AFRICOM’s Special Operations Command Africa at Kelley Barracks, Stuttgart, underwent a change of leadership in June when Gen. James B. Linder, formerly AFRICOM’s deputy J-3, took over from Rear Adm. Brian L. Losey, who left to take over Naval Special Warfare Command in Coronado, Calif., from Rear Adm. Sean Pybus. In East Africa, various SOF units operate from Camp Lemonnier in Djibouti, including AFRICOM, commanded by Gen. David Rodriguez, who complained to the Senate Armed Services Committee that “AFRICOM has a significantly under-serviced intelligence, surveillance and reconnaissance requirement.” However, in spite of that stated deficiency, JSOC was praised widely for the raid undertaken in January 2012 that freed the American aid worker Jessica Buchanan and her Danish colleague Poul Thisted, who had been held hostage by Somali pirates for four months.
JSOC’s role in Somalia, over a long period, served to greatly improve the local security environment and return a lawless territory to a semblance of peace. Allied special operations forces were especially active off the Somali coast, combating the threat from piracy, and on land, where al Qaeda’s local affiliate al Shabaab killed one French commando and captured another during a failed helicopter-borne attempt to rescue Denis Allex and Marc Aubriere, two Directorate-General for External Security (DGSE) officers who had been abducted in July 2009 at a hotel in Mogadishu. Both men had been operating under journalistic cover. Aubriere escaped from Bula-Marer after a ransom allegedly had been paid.
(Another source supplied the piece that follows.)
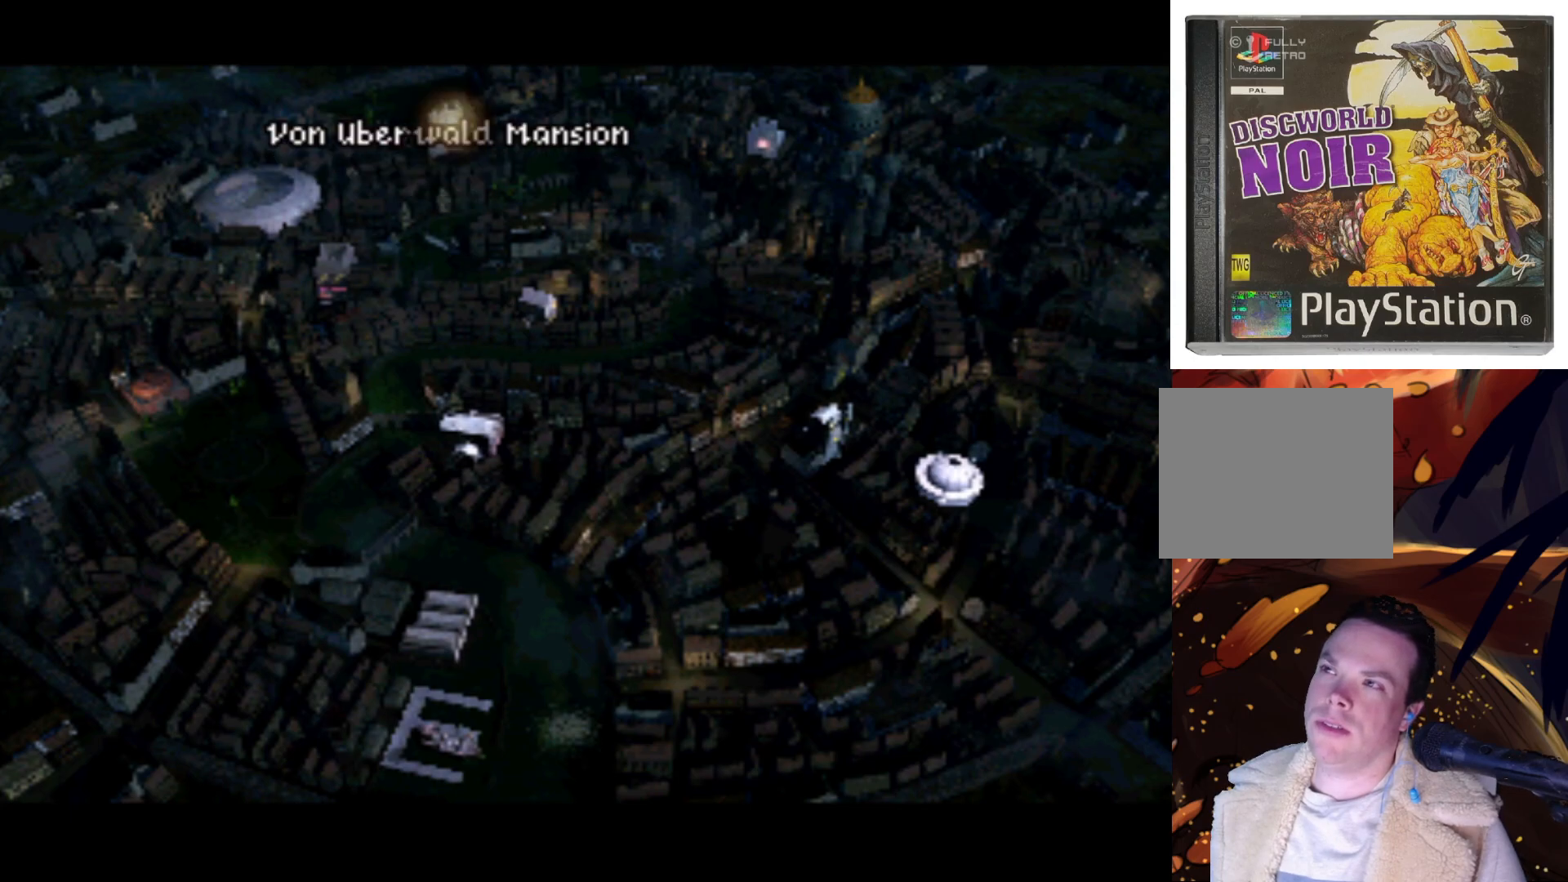
{"buttons": [], "left_stick": "center", "right_stick": "center", "events": []}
During the raid, 17 al Shabaab militants were reported killed.
In September, following a long hiatus in operations, the Somali National Army, supported by African Union Mission to Somalia (AMISOM) troops, took the provincial town of Mahadeey from al Shabaab, which withdrew from the area but then claimed responsibility for a terrorist attack on the Westgate shopping mall in Nairobi, an atrocity that cost at least 67 lives and more than 120 injured.